Although many of the problems IoTs and dynamic applications are beginning to face with the cloud will be solved by the rise of edge computing, there are still a number of issues that need to be addressed in this emerging industry:

  • Security: Although sensitive data from health monitors and security cameras would not need to travel as far from the source (thus preventing certain attacks), an absence of IoT regulation, energy-constrained things, and a dynamic environment at the edge are all security challenges that will need to be tackled as edge computing comes into its own.
  • Programming: Although cloud programmers are able to write a program to run in the cloud using one programming language for a single target platform, edge programmers will face the challenge of writing applications for edge nodes with variety of platforms and different runtimes.  
  • Naming: As IoTs continue to proliferate, an efficient naming mechanism will need to be determined for edge compute for programming, communication, and identification. This system will need to be scalable to suit the large and growing number of IoTs, flexible enough to handle IoTs’ mobility, and highly secure and sensitive to private data. In addition, this naming system will need to be user-friendly for anyone wishing to monitor or control a variety of devices, such as a smart-home owner.
  • Service Management: Edge computing will need to not only prioritize certain functions for various devices (data logging for a heart monitor, for example, would not be nearly so important as heart detection failure), but will need to isolate each device so that in a given environment, such as a smart home, a single device crash will not lead to a failure of every device that shares its data resources.

 

Changes to the Industry

To some, this could seem like the cloud computing industry is poised to implode almost as soon as it’s come into its own. Due to AWS’s success with cloud computing, many companies are still investing massive resources in it, with Oracle, Microsoft, and Google among them. Will the rise of edge computing make these investments moot?

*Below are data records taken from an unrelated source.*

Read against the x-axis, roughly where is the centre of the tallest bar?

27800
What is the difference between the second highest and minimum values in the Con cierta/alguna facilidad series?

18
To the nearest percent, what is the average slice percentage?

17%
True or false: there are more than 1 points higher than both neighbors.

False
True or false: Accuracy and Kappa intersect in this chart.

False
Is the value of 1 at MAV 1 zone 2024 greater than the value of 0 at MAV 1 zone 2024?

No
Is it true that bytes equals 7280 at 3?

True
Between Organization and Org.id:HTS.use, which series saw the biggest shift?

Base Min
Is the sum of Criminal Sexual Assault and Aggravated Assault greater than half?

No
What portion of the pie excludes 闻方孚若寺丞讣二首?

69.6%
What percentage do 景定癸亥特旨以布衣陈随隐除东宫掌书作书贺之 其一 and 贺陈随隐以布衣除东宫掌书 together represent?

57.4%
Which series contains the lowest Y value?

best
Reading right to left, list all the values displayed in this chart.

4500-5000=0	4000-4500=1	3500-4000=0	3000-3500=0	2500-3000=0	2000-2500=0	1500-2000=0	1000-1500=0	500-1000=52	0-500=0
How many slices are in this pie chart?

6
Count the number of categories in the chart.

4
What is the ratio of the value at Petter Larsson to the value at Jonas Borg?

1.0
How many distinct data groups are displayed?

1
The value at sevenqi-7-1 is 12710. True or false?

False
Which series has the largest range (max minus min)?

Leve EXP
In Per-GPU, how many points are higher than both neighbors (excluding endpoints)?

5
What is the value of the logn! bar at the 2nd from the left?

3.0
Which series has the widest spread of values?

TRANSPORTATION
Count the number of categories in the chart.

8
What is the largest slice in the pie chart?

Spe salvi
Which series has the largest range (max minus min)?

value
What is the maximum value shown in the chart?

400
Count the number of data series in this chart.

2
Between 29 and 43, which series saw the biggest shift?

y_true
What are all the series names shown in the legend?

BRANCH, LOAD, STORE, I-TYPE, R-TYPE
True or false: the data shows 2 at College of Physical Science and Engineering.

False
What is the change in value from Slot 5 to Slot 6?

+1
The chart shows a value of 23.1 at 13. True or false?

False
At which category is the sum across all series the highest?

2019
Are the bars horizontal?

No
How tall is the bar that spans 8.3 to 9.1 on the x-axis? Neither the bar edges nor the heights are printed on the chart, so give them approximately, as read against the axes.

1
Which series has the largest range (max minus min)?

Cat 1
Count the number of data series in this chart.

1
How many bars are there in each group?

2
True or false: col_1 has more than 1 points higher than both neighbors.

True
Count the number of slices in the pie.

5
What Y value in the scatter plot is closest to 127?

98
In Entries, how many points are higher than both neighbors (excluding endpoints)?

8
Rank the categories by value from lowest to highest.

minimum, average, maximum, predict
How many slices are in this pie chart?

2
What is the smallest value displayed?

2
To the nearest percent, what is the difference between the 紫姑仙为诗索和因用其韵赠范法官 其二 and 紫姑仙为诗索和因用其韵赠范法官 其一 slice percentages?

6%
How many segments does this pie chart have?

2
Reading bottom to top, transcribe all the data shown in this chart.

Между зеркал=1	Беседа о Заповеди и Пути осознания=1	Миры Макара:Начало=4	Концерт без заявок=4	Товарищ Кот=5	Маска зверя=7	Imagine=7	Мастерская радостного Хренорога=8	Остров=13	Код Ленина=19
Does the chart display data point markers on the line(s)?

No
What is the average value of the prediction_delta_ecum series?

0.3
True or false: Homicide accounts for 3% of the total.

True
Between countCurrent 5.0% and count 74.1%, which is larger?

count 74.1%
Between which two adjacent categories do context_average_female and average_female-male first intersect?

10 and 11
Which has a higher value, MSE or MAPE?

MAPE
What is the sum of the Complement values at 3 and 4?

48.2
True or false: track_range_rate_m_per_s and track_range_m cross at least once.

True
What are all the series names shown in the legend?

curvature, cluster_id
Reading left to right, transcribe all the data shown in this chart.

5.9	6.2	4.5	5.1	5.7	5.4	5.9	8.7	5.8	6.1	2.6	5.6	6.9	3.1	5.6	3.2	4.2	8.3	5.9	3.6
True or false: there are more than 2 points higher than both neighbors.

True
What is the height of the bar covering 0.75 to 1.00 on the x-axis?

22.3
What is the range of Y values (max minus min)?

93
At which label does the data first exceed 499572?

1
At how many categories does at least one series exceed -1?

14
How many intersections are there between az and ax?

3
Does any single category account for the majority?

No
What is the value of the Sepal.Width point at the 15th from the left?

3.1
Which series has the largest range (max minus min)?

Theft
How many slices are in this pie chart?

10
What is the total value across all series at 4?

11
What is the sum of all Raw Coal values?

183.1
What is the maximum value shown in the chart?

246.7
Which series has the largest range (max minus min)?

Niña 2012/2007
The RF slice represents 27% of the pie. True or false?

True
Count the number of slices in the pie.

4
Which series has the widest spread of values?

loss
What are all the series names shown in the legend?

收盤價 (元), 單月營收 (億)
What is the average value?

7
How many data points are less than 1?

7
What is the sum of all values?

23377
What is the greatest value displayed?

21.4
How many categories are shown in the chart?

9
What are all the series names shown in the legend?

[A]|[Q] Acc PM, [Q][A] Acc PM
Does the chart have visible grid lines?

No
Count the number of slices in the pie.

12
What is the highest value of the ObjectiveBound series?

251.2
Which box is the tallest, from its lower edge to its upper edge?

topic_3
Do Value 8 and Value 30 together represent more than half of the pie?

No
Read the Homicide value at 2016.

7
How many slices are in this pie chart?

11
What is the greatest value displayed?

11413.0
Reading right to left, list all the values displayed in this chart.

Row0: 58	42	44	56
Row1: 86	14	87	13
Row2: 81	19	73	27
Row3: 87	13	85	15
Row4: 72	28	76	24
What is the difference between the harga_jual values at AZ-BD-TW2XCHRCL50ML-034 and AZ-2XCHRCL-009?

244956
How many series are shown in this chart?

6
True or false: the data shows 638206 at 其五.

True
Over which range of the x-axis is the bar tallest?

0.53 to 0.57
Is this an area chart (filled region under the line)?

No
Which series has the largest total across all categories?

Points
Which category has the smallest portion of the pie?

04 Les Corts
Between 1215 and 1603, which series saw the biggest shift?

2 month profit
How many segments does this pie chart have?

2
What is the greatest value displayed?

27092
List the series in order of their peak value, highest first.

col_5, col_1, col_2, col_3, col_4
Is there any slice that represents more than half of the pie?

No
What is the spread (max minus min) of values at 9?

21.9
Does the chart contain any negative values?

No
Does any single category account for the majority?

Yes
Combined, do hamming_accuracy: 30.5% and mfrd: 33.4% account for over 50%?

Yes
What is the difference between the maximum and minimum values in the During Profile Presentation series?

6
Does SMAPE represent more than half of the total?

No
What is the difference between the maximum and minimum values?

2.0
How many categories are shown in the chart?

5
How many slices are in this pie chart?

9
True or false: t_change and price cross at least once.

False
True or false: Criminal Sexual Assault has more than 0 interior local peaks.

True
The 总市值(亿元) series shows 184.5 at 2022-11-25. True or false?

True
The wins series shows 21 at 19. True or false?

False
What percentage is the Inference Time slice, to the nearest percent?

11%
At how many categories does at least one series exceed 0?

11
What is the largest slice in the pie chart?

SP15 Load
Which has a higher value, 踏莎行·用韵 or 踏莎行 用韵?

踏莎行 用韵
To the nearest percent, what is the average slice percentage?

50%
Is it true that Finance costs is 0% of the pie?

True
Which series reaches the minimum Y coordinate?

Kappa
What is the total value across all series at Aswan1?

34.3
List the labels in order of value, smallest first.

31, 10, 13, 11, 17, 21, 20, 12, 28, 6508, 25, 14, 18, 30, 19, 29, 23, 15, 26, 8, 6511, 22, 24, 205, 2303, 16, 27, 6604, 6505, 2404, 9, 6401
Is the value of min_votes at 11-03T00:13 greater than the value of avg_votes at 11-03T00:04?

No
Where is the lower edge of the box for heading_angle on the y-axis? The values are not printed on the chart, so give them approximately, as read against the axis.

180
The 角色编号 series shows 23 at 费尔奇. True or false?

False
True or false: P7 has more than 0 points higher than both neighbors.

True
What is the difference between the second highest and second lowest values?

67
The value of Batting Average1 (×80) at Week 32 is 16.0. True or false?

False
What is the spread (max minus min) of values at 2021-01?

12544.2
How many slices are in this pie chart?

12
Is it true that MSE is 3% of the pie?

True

Not necessarily. Although the rise of edge computing will shift many computing tasks away from the cloud, it’s unlikely to altogether replace it. The edge computing paradigm isn’t so much built around eliminating the need for the cloud as streamlining the amount of information sent to and from it to maximize efficiency. For example, while using video analytics to search for a missing child would be impossible through the cloud due to privacy concerns, edge computing could perform the task by searching local data on devices, then deliver the results back to the cloud. In this case, the cloud would perform the task of gathering and processing data sets that have been processed at various local sources, rather than doing the time-consuming work of analyzing each individual video itself. In addition, historical data or large data sets within the cloud can be used to tweak functionality of edge computing processes or leveraged to improve the reliability of data sensing and communication.

A study by IDC suggests that by 2020, ten percent of the world’s data will be produced by edge devices. While the cloud may not be going away, it’s certain that computing will need to adapt to this shift in where data is being produced in order to save energy, decrease latency, and ensure privacy.